## [ИСХОДНЫЙ ТЕКСТ]
------------------------------------
Андрей Лошак. Коллективный фэйспалм

В день 60-летия смерти Сталина приходится с грустью констатировать: Сталин жив. Он оказался живее всех живых, не говоря уже о мертвых. Помните телеконкурс «Имя России»? Пока шла честная борьба, тиран побеждал с огромным отрывом — за него проголосовало более трети россиян. Только «чуровские технологии» — а на самом деле все те же сталинские — смогли сдвинуть вождя с пьедестала и водрузить на него любимого Путиным Столыпина.

Он собственно и не умирал никогда. В «Крутом маршруте» Гинзбург писала о том, что после смерти злодея многим репрессированным казалось, что еще чуть-чуть — и наступит совсем другое время, наконец-то им воздастся за их страдания. Офицеры МГБ стали вдруг вежливыми, люди перестали бояться друг друга. Но дальше начисления пенсий и публикации «Ивана Денисовича» дело не пошло, а к середине 60-х и вовсе свернулось. Сталин не умер.
------------------------------------
## [ЗАДАНИЕ]
Пожалуйста, извлеките из статьи о Сталине выше отрывок от слов «Он собственно и» до слов «Сталин не умер.» включительно, не меняя в нем ни слова.

## [ВЫБОРКА ДАННЫХ]
------------------------------------
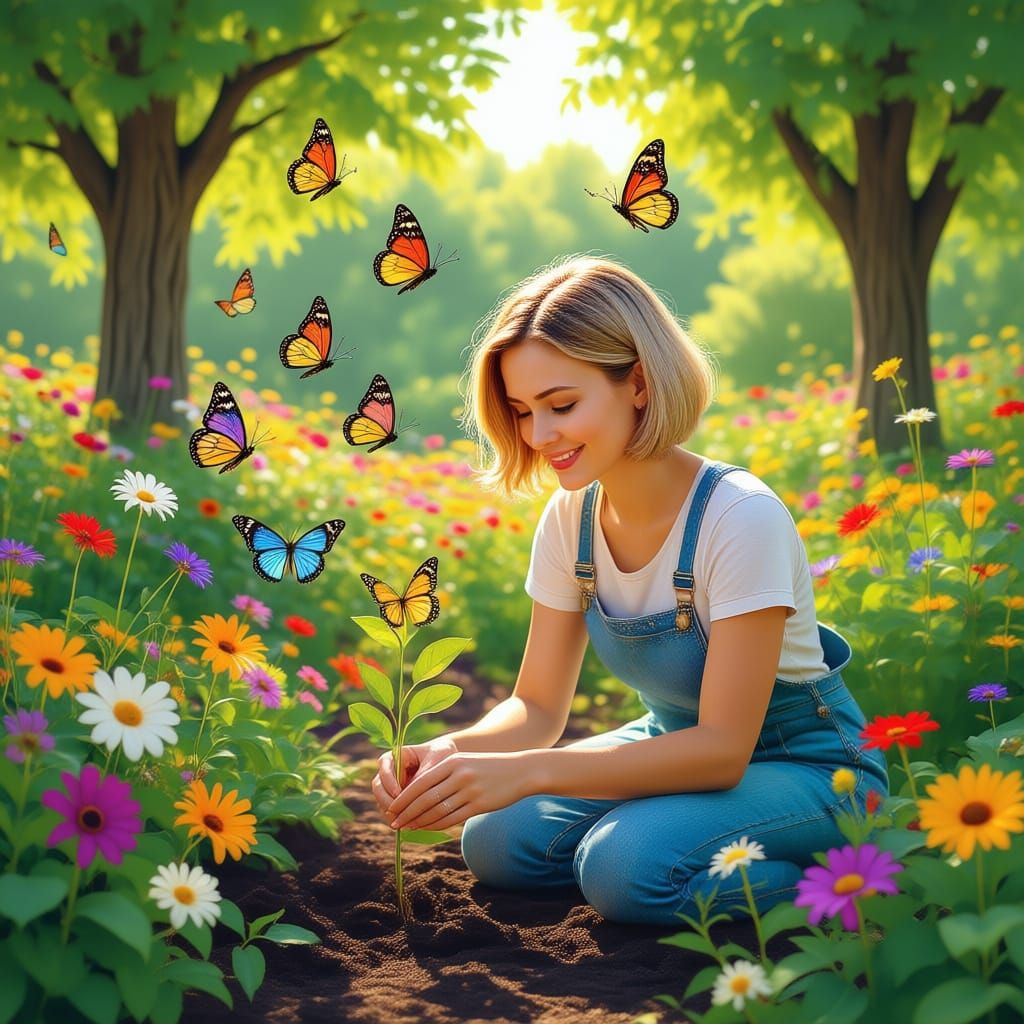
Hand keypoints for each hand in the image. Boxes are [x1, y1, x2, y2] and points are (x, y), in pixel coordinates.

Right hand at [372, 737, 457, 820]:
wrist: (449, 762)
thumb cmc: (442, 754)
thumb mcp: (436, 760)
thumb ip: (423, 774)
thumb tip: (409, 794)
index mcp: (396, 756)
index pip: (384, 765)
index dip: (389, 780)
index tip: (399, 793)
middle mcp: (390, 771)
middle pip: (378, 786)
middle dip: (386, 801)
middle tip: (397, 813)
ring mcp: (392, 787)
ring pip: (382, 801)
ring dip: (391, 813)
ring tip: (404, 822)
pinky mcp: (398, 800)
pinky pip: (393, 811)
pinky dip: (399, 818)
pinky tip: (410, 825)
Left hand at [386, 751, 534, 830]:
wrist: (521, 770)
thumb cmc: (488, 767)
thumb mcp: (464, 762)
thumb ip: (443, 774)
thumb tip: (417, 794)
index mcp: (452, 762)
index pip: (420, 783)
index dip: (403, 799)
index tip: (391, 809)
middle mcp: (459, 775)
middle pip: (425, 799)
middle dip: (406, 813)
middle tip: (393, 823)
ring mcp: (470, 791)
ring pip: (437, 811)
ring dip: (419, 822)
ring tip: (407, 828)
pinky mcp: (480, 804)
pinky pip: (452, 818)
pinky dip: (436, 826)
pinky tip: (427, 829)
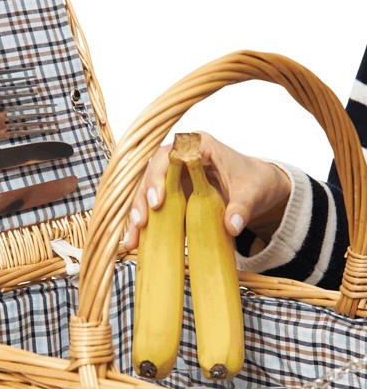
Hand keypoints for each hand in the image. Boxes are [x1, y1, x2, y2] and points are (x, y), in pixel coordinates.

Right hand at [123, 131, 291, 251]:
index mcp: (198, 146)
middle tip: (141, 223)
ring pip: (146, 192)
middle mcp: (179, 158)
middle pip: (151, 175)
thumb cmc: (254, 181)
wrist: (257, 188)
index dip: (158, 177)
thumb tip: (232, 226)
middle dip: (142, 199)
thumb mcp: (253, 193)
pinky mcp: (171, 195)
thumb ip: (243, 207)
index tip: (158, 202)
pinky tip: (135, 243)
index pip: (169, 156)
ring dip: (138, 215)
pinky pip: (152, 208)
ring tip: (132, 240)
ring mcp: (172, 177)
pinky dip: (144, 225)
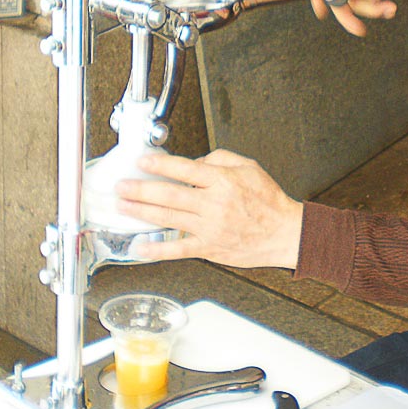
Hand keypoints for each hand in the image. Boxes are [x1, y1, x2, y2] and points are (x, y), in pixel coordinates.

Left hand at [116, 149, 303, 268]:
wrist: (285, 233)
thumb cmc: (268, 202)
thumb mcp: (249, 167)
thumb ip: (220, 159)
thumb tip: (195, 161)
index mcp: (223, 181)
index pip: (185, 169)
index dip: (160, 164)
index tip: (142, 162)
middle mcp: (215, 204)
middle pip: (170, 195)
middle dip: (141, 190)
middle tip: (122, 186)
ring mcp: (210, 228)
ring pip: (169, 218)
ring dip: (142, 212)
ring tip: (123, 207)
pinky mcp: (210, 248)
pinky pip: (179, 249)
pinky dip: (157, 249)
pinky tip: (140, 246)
------------------------------------
## [ОТВЕТ НА ЗАДАНИЕ]
Он собственно и не умирал никогда. В «Крутом маршруте» Гинзбург писала о том, что после смерти злодея многим репрессированным казалось, что еще чуть-чуть — и наступит совсем другое время, наконец-то им воздастся за их страдания. Офицеры МГБ стали вдруг вежливыми, люди перестали бояться друг друга. Но дальше начисления пенсий и публикации «Ивана Денисовича» дело не пошло, а к середине 60-х и вовсе свернулось. Сталин не умер.